Another year is almost over.
Where do I begin this entry?
Well.... finally I have my own laptop. I bought myself a Mac Book on Thursday evening and have spent all my spare time over the past few days uploading all my music onto iTunes. I have missed music featuring heavily in my life of late. I finally feel like I am starting to get my life a little organised again after being back for over 6 months now! It has been a slow process and an eventful year. 33 has not been anything like what I had imagined - but what age or year ever really is?
I have felt a little more robotic than human recently. Art, or at least my production of it, has taken a back seat in my life, which has been challenging. It is forever in my heart and on my mind but this year took a strange twist and I found myself returning from Japan in June with financial debt and a mixed bag of emotions. The mixed bag, despite leaving a relationship as well as the country, was partly just one I carry around at the best of times but the financial bit I had to do something about.
I returned to the hospitality industry shortly after my homecoming in order to get things 'sorted'. It's a fickle industry, a strange place for an artist at times, but oddly enough - I have a love for it.
The painting waitress. The waitress who paints...the painter who waits... and I have been waiting.... waiting for the inspiration to come sweep me off my artistic feet again - but it has remained hidden for most of this latter half of 2007. It has been a time for putting other things first, which at times has been very difficult and has had quite an emotional effect on me. Still, I have worked hard to get back to some sense of normality or should I say stability... never without at least a little bit of artist's chaos. The festive season has been an exceptionally busy time for the 'painter who waits', and with Summer comes the tourists and long, long hours. At times it is a bit of a catch 22 but I know part of this is temporary so I do not let it concern me too greatly.
I have been burning the candle at both ends a little lately and my body and mind are certainly feeling it. My art is suffering from it but I do believe in the long run my art will benefit from this - it has just been somewhat hard to see that until now.
I have a strong desire to re-read 'Skinny Legs And All' and once again bond with the character of Ellen Cherry Charles.
I also have a strong desire to begin my new body of work. Fresh ideas have been few and far between since I returned home but I can finally feel something brewing.
In my semi-robotic schedule of late I have neglected, (not always through choice or lack of want), my 3 main personal passions: art, music and words - (reading and writing them). C bought me an iPod nano for Christmas... Despite being a mad music lover this is my first mp3 player. It has probably come just in time as my CD collection was beginning to take up too much space. I have now synced it with my iTunes and feel delighted that music will be more accessible to me no matter where I am and can once again feature heavily in my life. My dear C also bought me Jeanette Winterson's latest book; The Stone Gods. I am looking forward to reading it. I have also really missed writing. It has been so long that I am actually struggling to string words together for this entry. It's not that I have nothing to say or write, I just feel out of practice when it comes to the delivery.
I received a letter from one of my dearest friends just before Christmas. She knew I had been struggling with the art thing and she wrote: "And of art...what becomes of Simone when she isn't painting? My guess is that she does a lot of writing and/or reading. Have you had much time for working lately? I suppose the artist is 'working' every day, even when brush doesn't hit canvas, because of the inspiration the subject's life gives rise to every day. Kind of like the cook simmering the stew. Whatever the case, I look forward to your 2008 exhibition...I assume there will be one." It was a typed letter, made on the computer, printed in a rather small (10pt?) and elegant font, consisting of two pages - the second not quite a full page - yet with these words, it hit home just how 'robotic' and passionless my regime has been recently. Her words reminded me of the simple things that bring me much joy, and how I have not been making time for them. Time for me.

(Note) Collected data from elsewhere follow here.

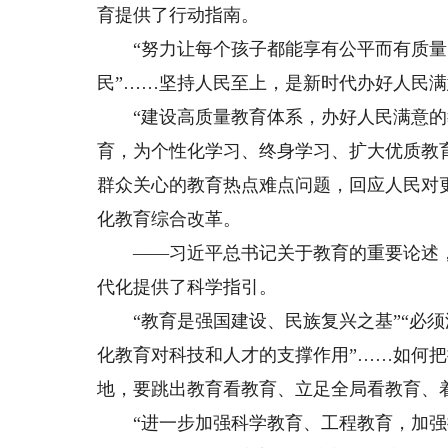
育提供了行动指南。
“努力让每个孩子都能享有公平而有质量的
民”……坚持人民至上，是新时代办好人民
“建设高质量教育体系，办好人民满意的教
育，为个性化学习、终身学习、扩大优质教
群众关心的教育热点难点问题，回应人民对
化教育综合改革。
——习近平总书记关于教育的重要论述，
代化提供了科学指引。
“教育是强国建设、民族复兴之基”“必须
化教育对科技和人才的支撑作用”……如何
地，要跳出教育看教育、立足全局看教育、
“进一步加强科学教育、工程教育，加强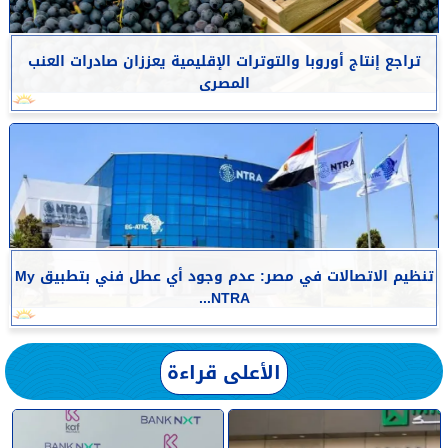
تراجع إنتاج أوروبا والتوترات الإقليمية يعززان صادرات العنب
المصرى
تنظيم الاتصالات في مصر: عدم وجود أي عطل فني بتطبيق My
NTRA...
الأعلى قراءة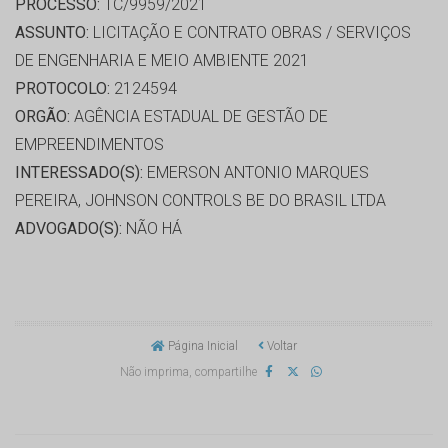
PROCESSO:
TC/9959/2021
ASSUNTO:
LICITAÇÃO E CONTRATO OBRAS / SERVIÇOS
DE ENGENHARIA E MEIO AMBIENTE 2021
PROTOCOLO:
2124594
ORGÃO:
AGÊNCIA ESTADUAL DE GESTÃO DE
EMPREENDIMENTOS
INTERESSADO(S):
EMERSON ANTONIO MARQUES
PEREIRA, JOHNSON CONTROLS BE DO BRASIL LTDA
ADVOGADO(S):
NÃO HÁ
Página Inicial
Voltar
Não imprima, compartilhe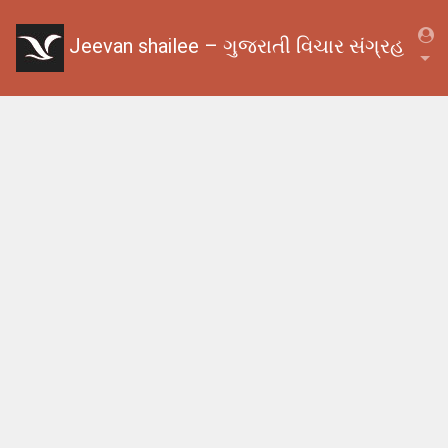
Jeevan shailee – ગુજરાતી વિચાર સંગ્રહ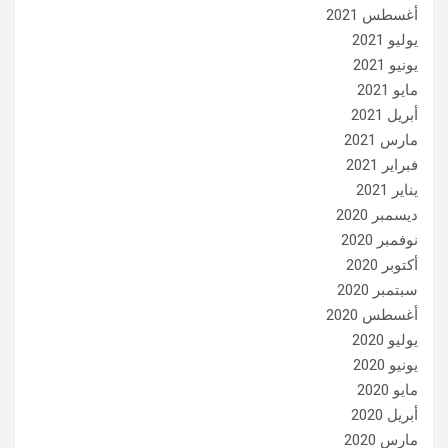
أغسطس 2021
يوليو 2021
يونيو 2021
مايو 2021
أبريل 2021
مارس 2021
فبراير 2021
يناير 2021
ديسمبر 2020
نوفمبر 2020
أكتوبر 2020
سبتمبر 2020
أغسطس 2020
يوليو 2020
يونيو 2020
مايو 2020
أبريل 2020
مارس 2020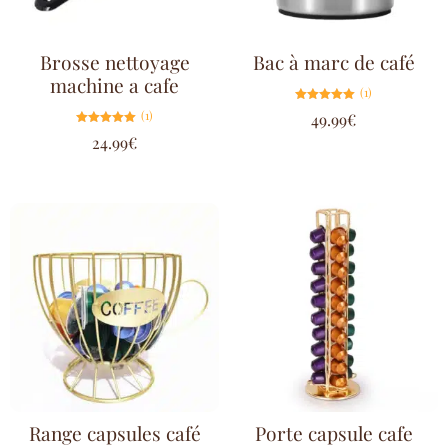
Brosse nettoyage
Bac à marc de café
machine a cafe
(1)
Note
(1)
49.99
€
5.00
sur 5
Note
24.99
€
5.00
sur 5
Range capsules café
Porte capsule cafe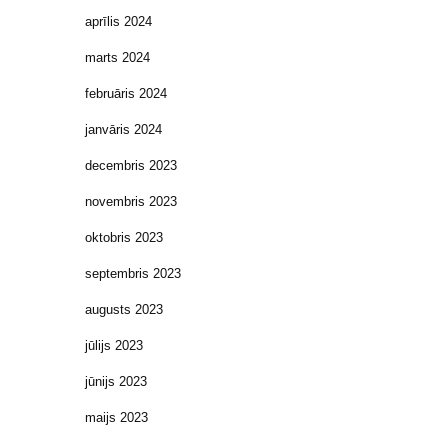
aprīlis 2024
marts 2024
februāris 2024
janvāris 2024
decembris 2023
novembris 2023
oktobris 2023
septembris 2023
augusts 2023
jūlijs 2023
jūnijs 2023
maijs 2023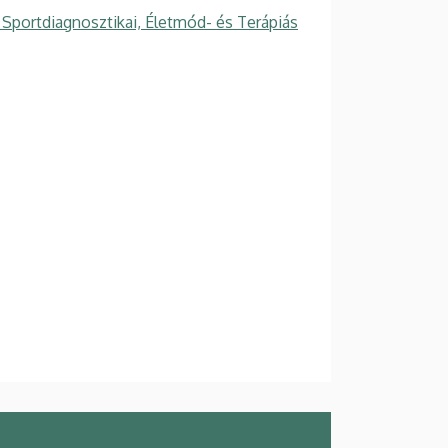
Sportdiagnosztikai, Életmód- és Terápiás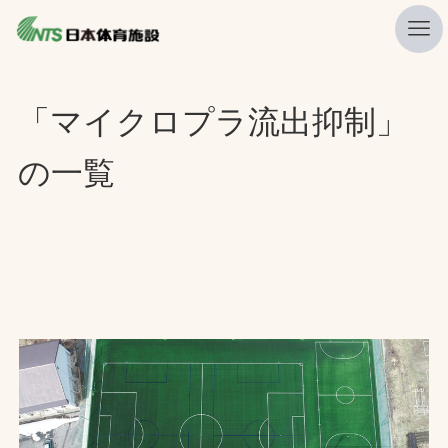
私たちの強み
「マイクロプラ流出抑制」
ニュース
の一覧
プレスリリース
レポート
製品・サービス一覧
施工・管理実績一覧
会社概要
採用情報
検索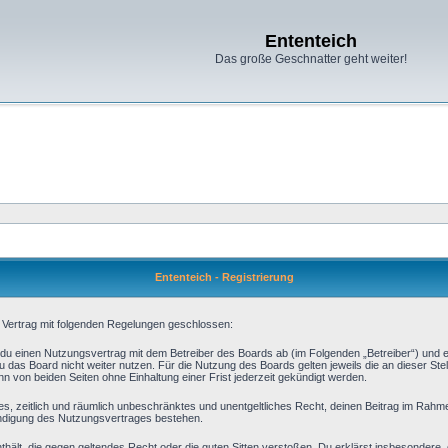
Ententeich
Das große Geschnatter geht weiter!
Ententeich - Registrierung
in Vertrag mit folgenden Regelungen geschlossen:
ßt du einen Nutzungsvertrag mit dem Betreiber des Boards ab (im Folgenden „Betreiber“) und 
 das Board nicht weiter nutzen. Für die Nutzung des Boards gelten jeweils die an dieser Stel
 von beiden Seiten ohne Einhaltung einer Frist jederzeit gekündigt werden.
aches, zeitlich und räumlich unbeschränktes und unentgeltliches Recht, deinen Beitrag im Rah
ündigung des Nutzungsvertrages bestehen.
 enthält, die gegen geltendes Recht oder die guten Sitten verstoßen. Du erklärst insbesondere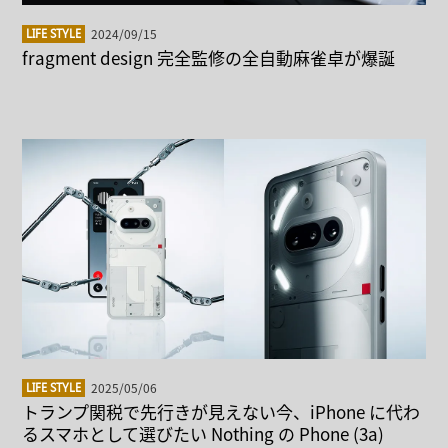
2024/09/15
LIFE STYLE
fragment design 完全監修の全自動麻雀卓が爆誕
2025/05/06
LIFE STYLE
トランプ関税で先行きが見えない今、iPhone に代わ
るスマホとして選びたい Nothing の Phone (3a)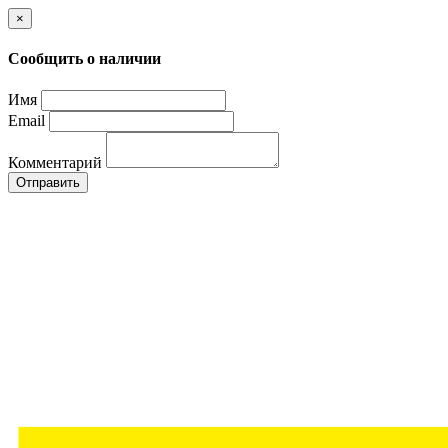
×
Сообщить о наличии
Имя
Email
Комментарий
Отправить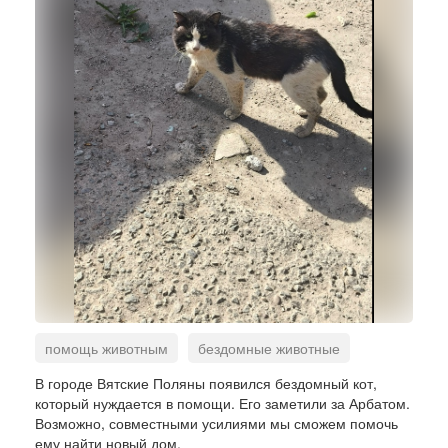
помощь животным
бездомные животные
коты
В городе Вятские Поляны появился бездомный кот,
который нуждается в помощи. Его заметили за Арбатом.
Возможно, совместными усилиями мы сможем помочь
ему найти новый дом.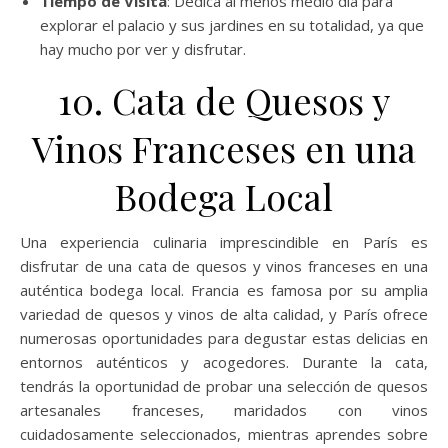
Tiempo de Visita
: Dedica al menos medio día para
explorar el palacio y sus jardines en su totalidad, ya que
hay mucho por ver y disfrutar.
10. Cata de Quesos y
Vinos Franceses en una
Bodega Local
Una experiencia culinaria imprescindible en París es
disfrutar de una cata de quesos y vinos franceses en una
auténtica bodega local. Francia es famosa por su amplia
variedad de quesos y vinos de alta calidad, y París ofrece
numerosas oportunidades para degustar estas delicias en
entornos auténticos y acogedores. Durante la cata,
tendrás la oportunidad de probar una selección de quesos
artesanales franceses, maridados con vinos
cuidadosamente seleccionados, mientras aprendes sobre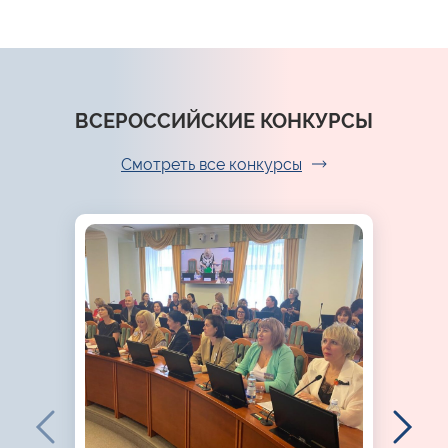
ВСЕРОССИЙСКИЕ КОНКУРСЫ
Смотреть все конкурсы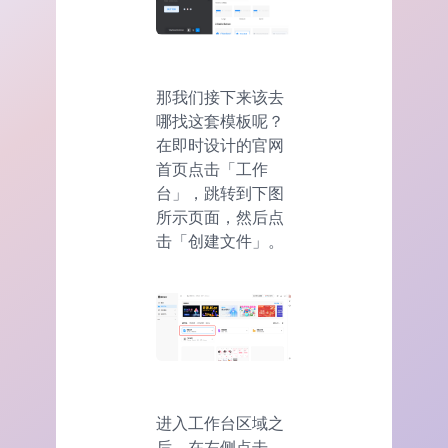
那我们接下来该去
哪找这套模板呢？
在即时设计的官网
首页点击「工作
台」，跳转到下图
所示页面，然后点
击「创建文件」。
进入工作台区域之
后，在左侧点击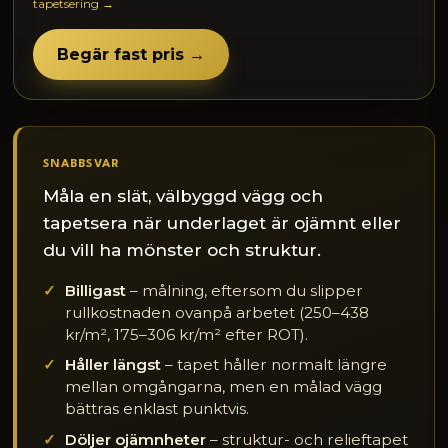
tapetsering →
Begär fast pris →
SNABBSVAR
Måla en slät, välbyggd vägg och
tapetsera när underlaget är ojämnt eller
du vill ha mönster och struktur.
Billigast
– målning, eftersom du slipper
rullkostnaden ovanpå arbetet (250–438
kr/m², 175–306 kr/m² efter ROT).
Håller längst
– tapet håller normalt längre
mellan omgångarna, men en målad vägg
bättras enklast punktvis.
Döljer ojämnheter
– struktur- och relieftapet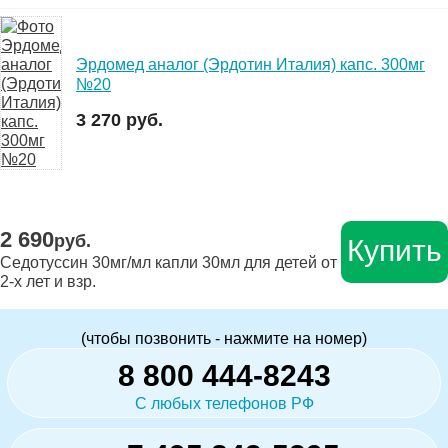
Эрдомед аналог (Эрдотин Италия) капс. 300мг
№20
3 270 руб.
2 690
руб.
Купить
Седотуссин 30мг/мл капли 30мл для детей от
2-х лет и взр.
(чтобы позвонить - нажмите на номер)
8 800 444-8243
С любых телефонов РФ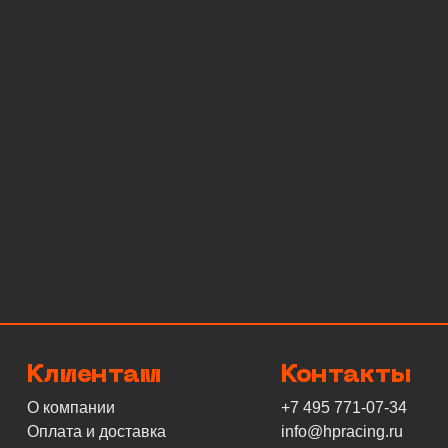
Клиентам
Контакты
О компании
+7 495 771-07-34
Оплата и доставка
info@hpracing.ru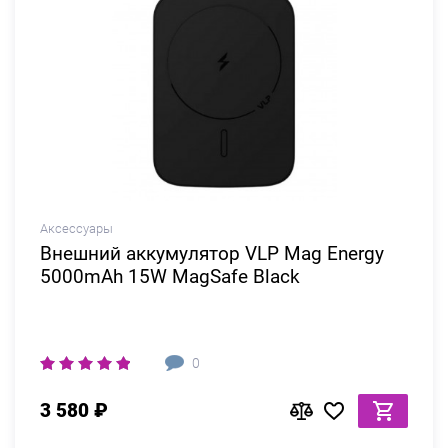
Аксессуары
Внешний аккумулятор VLP Mag Energy
5000mAh 15W MagSafe Black
0
3 580 ₽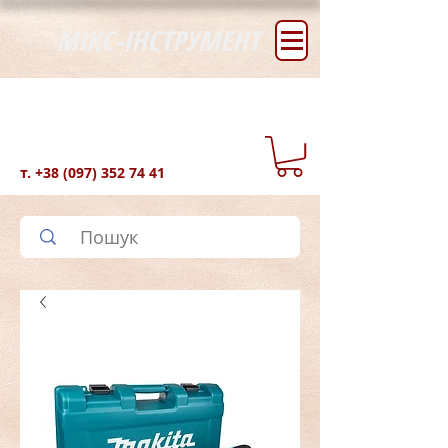
МІКС-ІНСТРУМЕНТ
т.
+38 (097) 352 74 41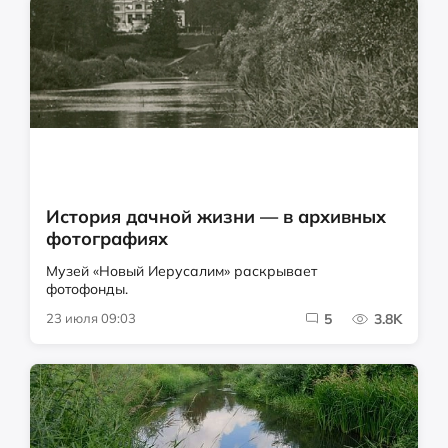
История дачной жизни — в архивных
фотографиях
Музей «Новый Иерусалим» раскрывает
фотофонды.
23 июля 09:03
5
3.8K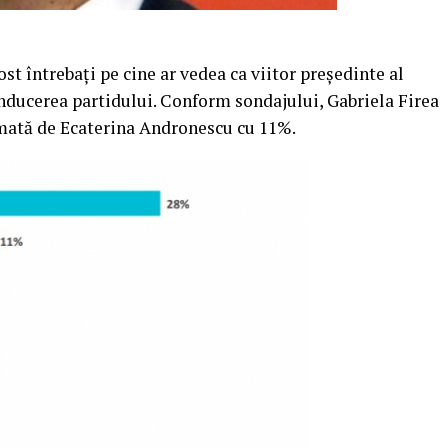
ost întrebaţi pe cine ar vedea ca viitor preşedinte al
nducerea partidului. Conform sondajului, Gabriela Firea
rmată de Ecaterina Andronescu cu 11%.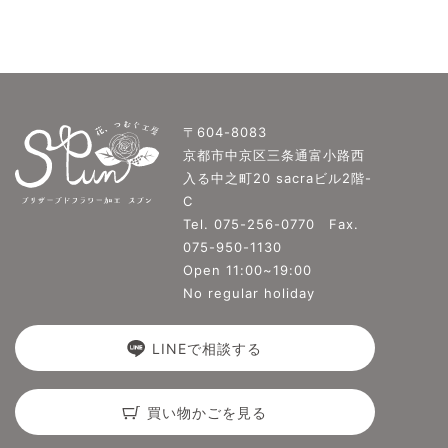
〒604-8083
京都市中京区三条通富小路西
入る中之町20 sacraビル2階-
C
Tel. 075-256-0770 Fax.
075-950-1130
Open 11:00~19:00
No regular holiday
LINEで相談する
買い物かごを見る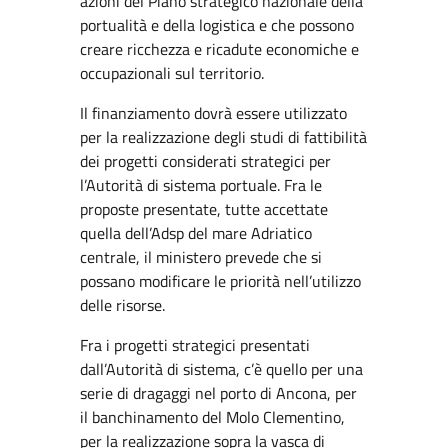
azioni del Piano strategico nazionale della
portualità e della logistica e che possono
creare ricchezza e ricadute economiche e
occupazionali sul territorio.
Il finanziamento dovrà essere utilizzato
per la realizzazione degli studi di fattibilità
dei progetti considerati strategici per
l’Autorità di sistema portuale. Fra le
proposte presentate, tutte accettate
quella dell’Adsp del mare Adriatico
centrale, il ministero prevede che si
possano modificare le priorità nell’utilizzo
delle risorse.
Fra i progetti strategici presentati
dall’Autorità di sistema, c’è quello per una
serie di dragaggi nel porto di Ancona, per
il banchinamento del Molo Clementino,
per la realizzazione sopra la vasca di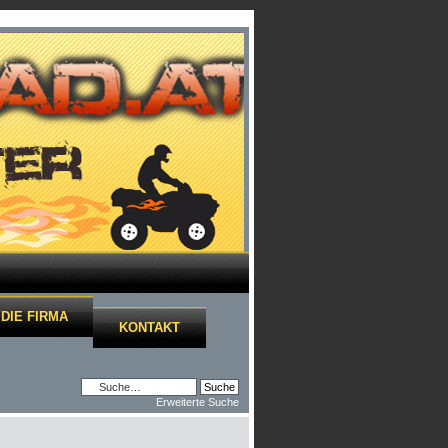
DIE FIRMA
KONTAKT
Erweiterte Suche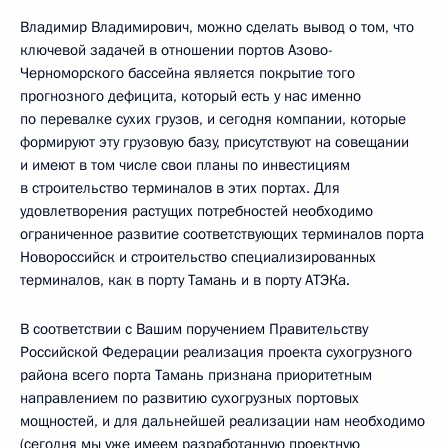
Владимир Владимирович, можно сделать вывод о том, что
ключевой задачей в отношении портов Азово-
Черноморского бассейна является покрытие того
прогнозного дефицита, который есть у нас именно
по перевалке сухих грузов, и сегодня компании, которые
формируют эту грузовую базу, присутствуют на совещании
и имеют в том числе свои планы по инвестициям
в строительство терминалов в этих портах. Для
удовлетворения растущих потребностей необходимо
ограниченное развитие соответствующих терминалов порта
Новороссийск и строительство специализированных
терминалов, как в порту Тамань и в порту АТЭКа.
В соответствии с Вашим поручением Правительству
Российской Федерации реализация проекта сухогрузного
района всего порта Тамань признана приоритетным
направлением по развитию сухогрузных портовых
мощностей, и для дальнейшей реализации нам необходимо
(сегодня мы уже имеем разработанную проектную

Speaking of which... C and I joined a gym a couple of weeks ago. A first for me and something I thought I'd never do. I believe it was a good decision though. It has inspired in me a motivation that I had been lacking, a motivation to do something for myself and to do something that makes me feel better about myself - and the bonus of feeling fitter and healthier is more than welcome. Between a hectic hospitality schedule and getting a persistent cold for Christmas I have only managed to get to the gym 3 times since joining. There's a new years resolution just bursting to be made!
So what of 2007? The year that is nearly over.
Although there are many aspects of this past year that I would happily forget, I know I will want to remember much about 2007 in years to come. Hence wanting to catch up a little on the blogging side of things so as not to let the most part of 6 months slip through the files of life with little to know record or recognition.... It has been an important year - and years to come will show perhaps just how important it was.